What you have to do: In the entries, find all lines that hold the word "Configuration" and copy them.
========================================
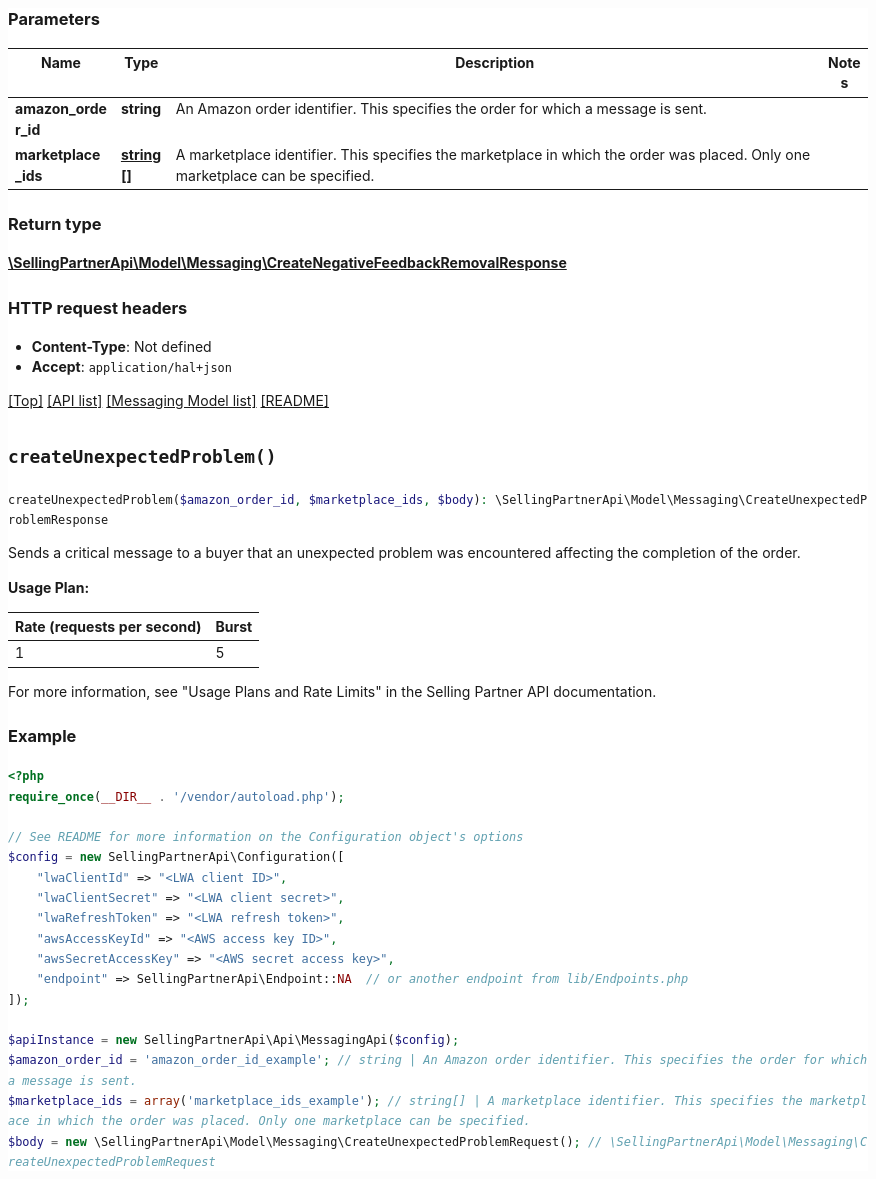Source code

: ### Parameters

Name | Type | Description  | Notes
------------- | ------------- | ------------- | -------------
 **amazon_order_id** | **string**| An Amazon order identifier. This specifies the order for which a message is sent. |
 **marketplace_ids** | [**string[]**](../Model/Messaging/string.md)| A marketplace identifier. This specifies the marketplace in which the order was placed. Only one marketplace can be specified. |

### Return type

[**\SellingPartnerApi\Model\Messaging\CreateNegativeFeedbackRemovalResponse**](../Model/Messaging/CreateNegativeFeedbackRemovalResponse.md)

### HTTP request headers

- **Content-Type**: Not defined
- **Accept**: `application/hal+json`

[[Top]](#) [[API list]](../)
[[Messaging Model list]](../Model/Messaging)
[[README]](../../README.md)

## `createUnexpectedProblem()`

```php
createUnexpectedProblem($amazon_order_id, $marketplace_ids, $body): \SellingPartnerApi\Model\Messaging\CreateUnexpectedProblemResponse
```



Sends a critical message to a buyer that an unexpected problem was encountered affecting the completion of the order.

**Usage Plan:**

| Rate (requests per second) | Burst |
| ---- | ---- |
| 1 | 5 |

For more information, see \"Usage Plans and Rate Limits\" in the Selling Partner API documentation.

### Example

```php
<?php
require_once(__DIR__ . '/vendor/autoload.php');

// See README for more information on the Configuration object's options
$config = new SellingPartnerApi\Configuration([
    "lwaClientId" => "<LWA client ID>",
    "lwaClientSecret" => "<LWA client secret>",
    "lwaRefreshToken" => "<LWA refresh token>",
    "awsAccessKeyId" => "<AWS access key ID>",
    "awsSecretAccessKey" => "<AWS secret access key>",
    "endpoint" => SellingPartnerApi\Endpoint::NA  // or another endpoint from lib/Endpoints.php
]);

$apiInstance = new SellingPartnerApi\Api\MessagingApi($config);
$amazon_order_id = 'amazon_order_id_example'; // string | An Amazon order identifier. This specifies the order for which a message is sent.
$marketplace_ids = array('marketplace_ids_example'); // string[] | A marketplace identifier. This specifies the marketplace in which the order was placed. Only one marketplace can be specified.
$body = new \SellingPartnerApi\Model\Messaging\CreateUnexpectedProblemRequest(); // \SellingPartnerApi\Model\Messaging\CreateUnexpectedProblemRequest

```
========================================
Expected answer:
// See README for more information on the Configuration object's options
$config = new SellingPartnerApi\Configuration([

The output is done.